WHAT TO WORK ON. Repeat verbatim, and only, the lines of the data below, beginning at the line that contains "Identify the document" and stopping after the line that contains "Page size: 1241x1648.".

AVAILABLE DATA.
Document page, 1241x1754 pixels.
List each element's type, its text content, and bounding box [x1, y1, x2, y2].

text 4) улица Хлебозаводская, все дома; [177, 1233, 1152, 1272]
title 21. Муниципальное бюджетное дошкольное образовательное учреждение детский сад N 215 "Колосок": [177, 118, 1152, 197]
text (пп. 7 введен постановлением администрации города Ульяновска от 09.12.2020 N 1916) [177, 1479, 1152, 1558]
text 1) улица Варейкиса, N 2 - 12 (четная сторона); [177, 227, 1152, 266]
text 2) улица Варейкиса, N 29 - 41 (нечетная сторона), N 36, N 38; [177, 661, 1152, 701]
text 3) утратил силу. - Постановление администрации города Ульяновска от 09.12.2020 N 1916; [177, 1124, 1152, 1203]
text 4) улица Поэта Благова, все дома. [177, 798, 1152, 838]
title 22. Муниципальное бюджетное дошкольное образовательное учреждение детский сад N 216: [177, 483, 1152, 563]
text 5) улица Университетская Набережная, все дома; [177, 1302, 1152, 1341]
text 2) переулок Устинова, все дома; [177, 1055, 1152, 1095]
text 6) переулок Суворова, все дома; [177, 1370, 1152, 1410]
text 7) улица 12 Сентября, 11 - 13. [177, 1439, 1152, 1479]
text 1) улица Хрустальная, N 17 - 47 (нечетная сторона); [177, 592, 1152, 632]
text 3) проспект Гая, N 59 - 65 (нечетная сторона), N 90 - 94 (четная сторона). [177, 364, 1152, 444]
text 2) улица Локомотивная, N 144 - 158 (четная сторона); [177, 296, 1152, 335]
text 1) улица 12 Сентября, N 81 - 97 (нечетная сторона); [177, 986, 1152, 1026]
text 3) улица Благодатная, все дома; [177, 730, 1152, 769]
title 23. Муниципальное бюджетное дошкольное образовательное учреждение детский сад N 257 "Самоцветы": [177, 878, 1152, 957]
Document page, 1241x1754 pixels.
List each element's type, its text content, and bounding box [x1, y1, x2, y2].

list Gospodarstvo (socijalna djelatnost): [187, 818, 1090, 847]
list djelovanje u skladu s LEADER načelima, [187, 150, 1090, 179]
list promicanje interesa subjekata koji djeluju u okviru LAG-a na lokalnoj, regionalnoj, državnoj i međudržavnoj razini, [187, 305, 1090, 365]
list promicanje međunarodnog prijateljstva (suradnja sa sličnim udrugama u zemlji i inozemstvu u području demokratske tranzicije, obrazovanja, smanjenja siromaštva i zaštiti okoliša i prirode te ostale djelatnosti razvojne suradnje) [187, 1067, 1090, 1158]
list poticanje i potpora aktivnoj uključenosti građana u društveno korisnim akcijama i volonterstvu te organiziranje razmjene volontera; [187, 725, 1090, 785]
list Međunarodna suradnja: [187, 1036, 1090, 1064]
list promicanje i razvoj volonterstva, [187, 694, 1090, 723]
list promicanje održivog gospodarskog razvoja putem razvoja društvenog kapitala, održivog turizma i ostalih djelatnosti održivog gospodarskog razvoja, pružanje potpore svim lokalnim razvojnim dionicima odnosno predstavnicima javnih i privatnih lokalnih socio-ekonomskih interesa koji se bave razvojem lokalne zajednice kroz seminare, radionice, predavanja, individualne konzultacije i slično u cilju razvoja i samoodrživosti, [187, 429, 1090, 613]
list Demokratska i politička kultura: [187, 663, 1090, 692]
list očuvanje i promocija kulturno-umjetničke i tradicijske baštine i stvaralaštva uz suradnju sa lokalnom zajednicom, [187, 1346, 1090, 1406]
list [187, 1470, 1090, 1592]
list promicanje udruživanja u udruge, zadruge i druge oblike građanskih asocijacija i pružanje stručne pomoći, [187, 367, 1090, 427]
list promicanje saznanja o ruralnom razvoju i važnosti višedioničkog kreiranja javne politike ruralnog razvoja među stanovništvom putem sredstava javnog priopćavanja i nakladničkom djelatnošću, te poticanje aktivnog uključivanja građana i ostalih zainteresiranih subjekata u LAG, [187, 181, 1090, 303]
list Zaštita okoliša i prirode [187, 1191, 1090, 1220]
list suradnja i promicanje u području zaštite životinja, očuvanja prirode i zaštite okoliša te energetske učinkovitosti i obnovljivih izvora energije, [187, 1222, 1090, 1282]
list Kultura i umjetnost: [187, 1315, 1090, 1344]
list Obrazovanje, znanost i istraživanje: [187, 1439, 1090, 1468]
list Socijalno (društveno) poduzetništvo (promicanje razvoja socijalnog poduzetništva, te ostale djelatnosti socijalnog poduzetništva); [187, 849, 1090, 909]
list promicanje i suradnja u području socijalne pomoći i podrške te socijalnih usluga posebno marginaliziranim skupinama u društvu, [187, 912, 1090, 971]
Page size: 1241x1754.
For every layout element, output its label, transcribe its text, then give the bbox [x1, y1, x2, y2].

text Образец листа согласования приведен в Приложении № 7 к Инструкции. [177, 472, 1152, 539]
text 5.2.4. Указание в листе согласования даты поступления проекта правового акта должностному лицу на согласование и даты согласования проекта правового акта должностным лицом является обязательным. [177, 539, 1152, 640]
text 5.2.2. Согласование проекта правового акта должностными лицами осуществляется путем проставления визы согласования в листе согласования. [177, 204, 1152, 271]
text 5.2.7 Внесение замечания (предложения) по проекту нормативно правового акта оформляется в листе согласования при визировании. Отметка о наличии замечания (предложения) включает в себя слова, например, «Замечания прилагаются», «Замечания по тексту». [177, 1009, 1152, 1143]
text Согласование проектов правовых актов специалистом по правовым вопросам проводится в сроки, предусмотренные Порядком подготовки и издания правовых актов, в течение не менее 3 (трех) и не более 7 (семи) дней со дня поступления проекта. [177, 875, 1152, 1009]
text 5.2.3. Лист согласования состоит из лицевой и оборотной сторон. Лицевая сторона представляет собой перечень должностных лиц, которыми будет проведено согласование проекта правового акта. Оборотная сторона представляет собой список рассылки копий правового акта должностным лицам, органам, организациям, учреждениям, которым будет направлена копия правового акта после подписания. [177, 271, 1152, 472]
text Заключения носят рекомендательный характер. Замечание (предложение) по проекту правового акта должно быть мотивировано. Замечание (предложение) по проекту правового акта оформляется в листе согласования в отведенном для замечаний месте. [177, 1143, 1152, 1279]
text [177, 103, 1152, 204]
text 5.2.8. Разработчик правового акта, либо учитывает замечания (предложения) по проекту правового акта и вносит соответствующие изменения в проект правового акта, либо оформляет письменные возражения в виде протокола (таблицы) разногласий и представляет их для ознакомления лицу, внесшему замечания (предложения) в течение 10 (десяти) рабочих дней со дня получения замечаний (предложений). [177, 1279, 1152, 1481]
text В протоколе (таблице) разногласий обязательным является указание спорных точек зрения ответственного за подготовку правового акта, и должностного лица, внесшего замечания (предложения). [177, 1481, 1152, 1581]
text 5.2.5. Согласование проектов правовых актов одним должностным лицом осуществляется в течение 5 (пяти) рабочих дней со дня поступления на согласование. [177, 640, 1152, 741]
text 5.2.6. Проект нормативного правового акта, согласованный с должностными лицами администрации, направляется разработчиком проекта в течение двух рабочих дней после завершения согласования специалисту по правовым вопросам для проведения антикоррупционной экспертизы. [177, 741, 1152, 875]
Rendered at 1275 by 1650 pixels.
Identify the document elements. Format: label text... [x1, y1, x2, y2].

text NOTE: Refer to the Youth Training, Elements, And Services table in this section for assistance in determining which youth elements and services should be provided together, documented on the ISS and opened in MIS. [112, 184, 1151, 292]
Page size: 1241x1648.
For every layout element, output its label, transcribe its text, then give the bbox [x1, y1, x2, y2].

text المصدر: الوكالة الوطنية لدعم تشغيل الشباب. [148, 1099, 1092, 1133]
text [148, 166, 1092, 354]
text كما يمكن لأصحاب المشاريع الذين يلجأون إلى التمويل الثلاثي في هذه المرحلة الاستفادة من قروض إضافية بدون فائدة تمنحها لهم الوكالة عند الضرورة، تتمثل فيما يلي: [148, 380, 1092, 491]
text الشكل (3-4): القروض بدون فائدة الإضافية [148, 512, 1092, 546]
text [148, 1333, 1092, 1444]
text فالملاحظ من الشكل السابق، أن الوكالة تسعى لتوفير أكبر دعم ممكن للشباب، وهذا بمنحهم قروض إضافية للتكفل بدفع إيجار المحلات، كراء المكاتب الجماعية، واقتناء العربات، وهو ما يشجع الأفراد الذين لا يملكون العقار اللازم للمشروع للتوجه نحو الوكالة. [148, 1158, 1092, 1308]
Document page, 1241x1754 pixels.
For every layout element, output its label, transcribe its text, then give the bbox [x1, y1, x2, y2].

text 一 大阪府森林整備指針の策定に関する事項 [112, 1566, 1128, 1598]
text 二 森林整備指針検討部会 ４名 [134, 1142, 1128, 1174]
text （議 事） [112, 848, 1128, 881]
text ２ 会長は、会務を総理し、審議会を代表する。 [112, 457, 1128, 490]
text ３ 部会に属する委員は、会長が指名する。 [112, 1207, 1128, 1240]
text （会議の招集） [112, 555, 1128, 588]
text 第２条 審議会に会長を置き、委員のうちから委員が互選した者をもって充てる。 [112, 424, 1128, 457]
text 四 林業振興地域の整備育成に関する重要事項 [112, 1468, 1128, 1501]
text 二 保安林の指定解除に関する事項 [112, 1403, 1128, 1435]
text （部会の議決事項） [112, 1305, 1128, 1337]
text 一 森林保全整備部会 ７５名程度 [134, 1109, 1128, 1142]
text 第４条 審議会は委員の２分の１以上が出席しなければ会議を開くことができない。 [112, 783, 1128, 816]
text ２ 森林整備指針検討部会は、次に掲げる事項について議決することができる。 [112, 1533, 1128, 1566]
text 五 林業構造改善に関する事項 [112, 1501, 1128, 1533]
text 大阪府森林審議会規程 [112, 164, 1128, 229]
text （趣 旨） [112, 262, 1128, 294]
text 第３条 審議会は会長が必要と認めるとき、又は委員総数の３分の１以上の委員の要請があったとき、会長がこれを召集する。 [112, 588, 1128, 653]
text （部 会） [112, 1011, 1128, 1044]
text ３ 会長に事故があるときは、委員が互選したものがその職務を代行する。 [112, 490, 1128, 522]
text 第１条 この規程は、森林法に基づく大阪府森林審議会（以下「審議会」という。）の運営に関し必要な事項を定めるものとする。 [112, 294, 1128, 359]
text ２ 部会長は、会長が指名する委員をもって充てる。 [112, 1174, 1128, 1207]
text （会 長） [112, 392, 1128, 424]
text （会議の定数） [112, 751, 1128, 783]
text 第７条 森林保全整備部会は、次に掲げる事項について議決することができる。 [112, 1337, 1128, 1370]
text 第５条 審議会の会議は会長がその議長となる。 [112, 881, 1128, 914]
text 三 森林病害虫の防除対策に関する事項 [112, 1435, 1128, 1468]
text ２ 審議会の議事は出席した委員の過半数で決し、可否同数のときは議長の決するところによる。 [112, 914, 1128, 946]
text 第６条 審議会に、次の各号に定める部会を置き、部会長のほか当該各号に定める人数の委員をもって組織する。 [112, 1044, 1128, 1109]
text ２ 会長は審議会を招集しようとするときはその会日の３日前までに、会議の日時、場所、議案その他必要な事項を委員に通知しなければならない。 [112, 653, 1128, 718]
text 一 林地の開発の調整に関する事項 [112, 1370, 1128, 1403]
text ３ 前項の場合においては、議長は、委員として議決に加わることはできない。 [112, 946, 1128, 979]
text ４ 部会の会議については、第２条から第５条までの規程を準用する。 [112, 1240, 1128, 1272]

FINISHED EXERCISE.
Identify the document elements. Format: label text... [x1, y1, x2, y2].

text NOTE: Refer to the Youth Training, Elements, And Services table in this section for assistance in determining which youth elements and services should be provided together, documented on the ISS and opened in MIS. [112, 184, 1151, 292]
Page size: 1241x1648.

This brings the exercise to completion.